• **EXERCISE BRIEF**: Show each line of the records below that contains the string "primeiro". Letter case must match.
╭──
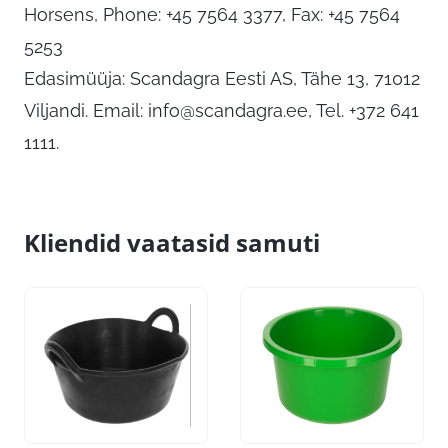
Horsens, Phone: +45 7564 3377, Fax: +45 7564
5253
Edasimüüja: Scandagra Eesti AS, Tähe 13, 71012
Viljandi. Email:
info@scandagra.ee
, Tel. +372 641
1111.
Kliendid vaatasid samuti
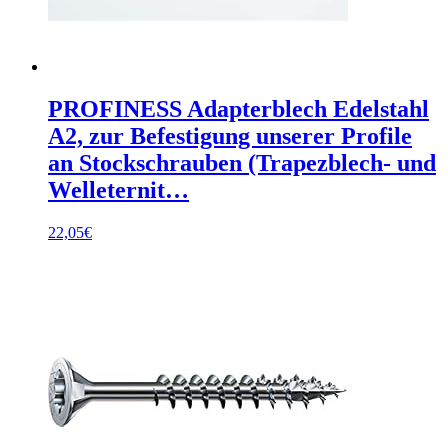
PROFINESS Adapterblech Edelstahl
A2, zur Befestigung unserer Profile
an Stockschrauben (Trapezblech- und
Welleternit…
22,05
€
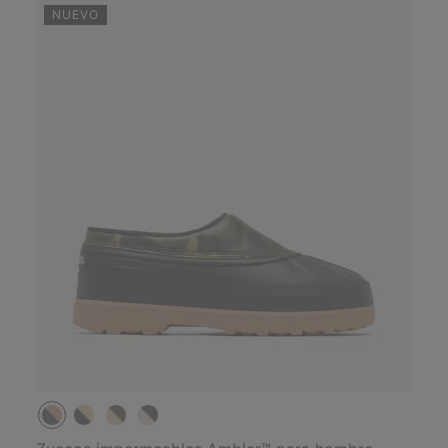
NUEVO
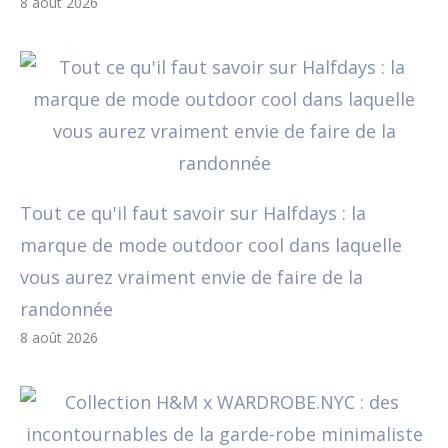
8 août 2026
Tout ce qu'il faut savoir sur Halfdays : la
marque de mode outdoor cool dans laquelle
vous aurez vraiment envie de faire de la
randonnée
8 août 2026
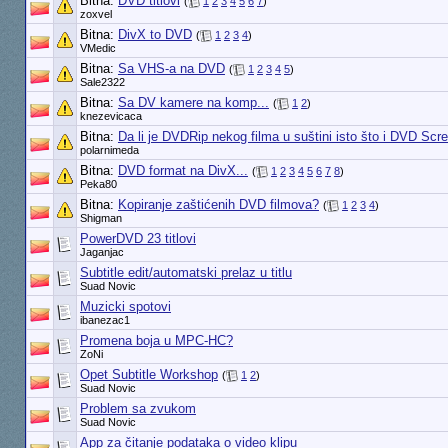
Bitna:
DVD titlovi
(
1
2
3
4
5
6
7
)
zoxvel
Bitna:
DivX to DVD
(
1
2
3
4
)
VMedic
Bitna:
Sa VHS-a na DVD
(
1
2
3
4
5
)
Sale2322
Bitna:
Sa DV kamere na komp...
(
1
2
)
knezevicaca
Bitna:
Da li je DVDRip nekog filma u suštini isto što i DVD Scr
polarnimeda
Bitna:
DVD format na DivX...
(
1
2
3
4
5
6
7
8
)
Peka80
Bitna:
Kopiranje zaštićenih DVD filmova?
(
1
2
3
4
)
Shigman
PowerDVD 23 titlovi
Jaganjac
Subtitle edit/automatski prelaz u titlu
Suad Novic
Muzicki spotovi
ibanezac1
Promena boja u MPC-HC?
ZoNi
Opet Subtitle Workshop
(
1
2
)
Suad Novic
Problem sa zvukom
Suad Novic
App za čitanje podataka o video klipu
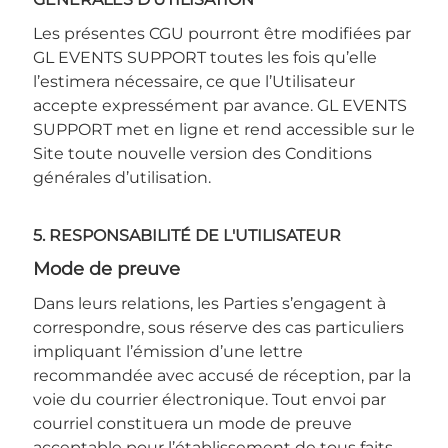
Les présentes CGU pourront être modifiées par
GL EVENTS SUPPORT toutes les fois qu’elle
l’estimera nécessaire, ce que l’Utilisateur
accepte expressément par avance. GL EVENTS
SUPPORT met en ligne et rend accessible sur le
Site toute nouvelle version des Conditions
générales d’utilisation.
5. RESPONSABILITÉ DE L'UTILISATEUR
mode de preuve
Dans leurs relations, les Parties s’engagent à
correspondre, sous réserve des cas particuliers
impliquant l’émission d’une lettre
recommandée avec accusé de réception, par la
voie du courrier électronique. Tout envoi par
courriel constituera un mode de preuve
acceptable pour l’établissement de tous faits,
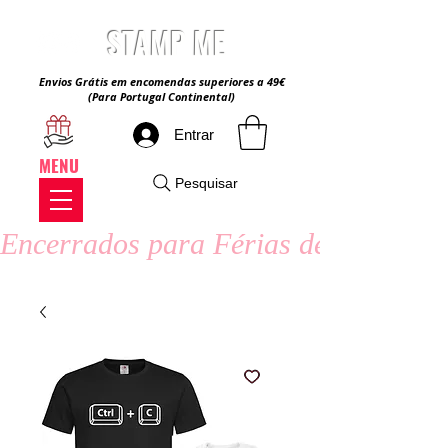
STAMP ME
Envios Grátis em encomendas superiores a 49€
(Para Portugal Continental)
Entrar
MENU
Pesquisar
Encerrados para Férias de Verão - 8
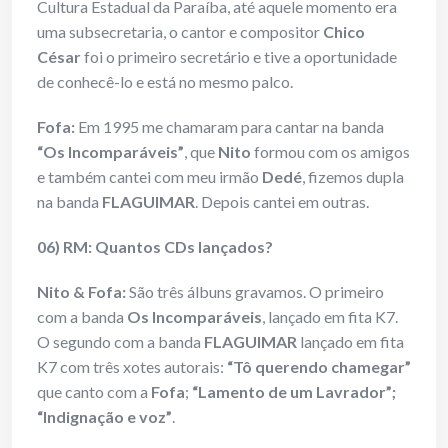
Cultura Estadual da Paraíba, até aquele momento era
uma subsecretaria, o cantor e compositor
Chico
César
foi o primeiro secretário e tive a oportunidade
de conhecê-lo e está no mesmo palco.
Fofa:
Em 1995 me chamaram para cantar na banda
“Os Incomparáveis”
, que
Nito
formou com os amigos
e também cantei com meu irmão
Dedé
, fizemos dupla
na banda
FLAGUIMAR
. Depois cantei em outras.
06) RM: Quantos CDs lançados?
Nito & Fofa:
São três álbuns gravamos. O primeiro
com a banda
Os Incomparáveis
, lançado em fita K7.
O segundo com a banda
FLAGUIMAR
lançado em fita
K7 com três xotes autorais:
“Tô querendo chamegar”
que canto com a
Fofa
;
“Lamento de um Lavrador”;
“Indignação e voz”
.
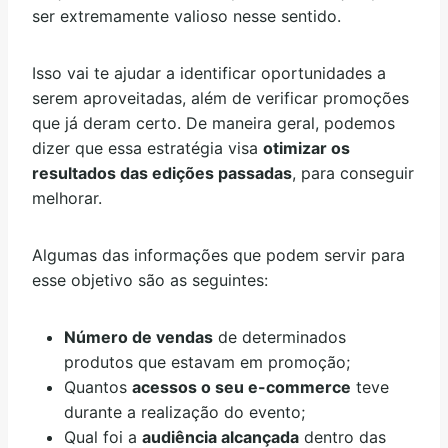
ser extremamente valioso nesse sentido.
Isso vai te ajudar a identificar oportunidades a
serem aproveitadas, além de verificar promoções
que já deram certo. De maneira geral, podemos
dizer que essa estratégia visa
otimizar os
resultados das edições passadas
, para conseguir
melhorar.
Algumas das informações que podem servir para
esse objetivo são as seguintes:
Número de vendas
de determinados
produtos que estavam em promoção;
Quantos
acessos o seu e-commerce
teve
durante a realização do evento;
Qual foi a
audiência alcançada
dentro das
╰──
• **WRITTEN ANSWER**:
foi o primeiro secretário e tive a oportunidade
São três álbuns gravamos. O primeiro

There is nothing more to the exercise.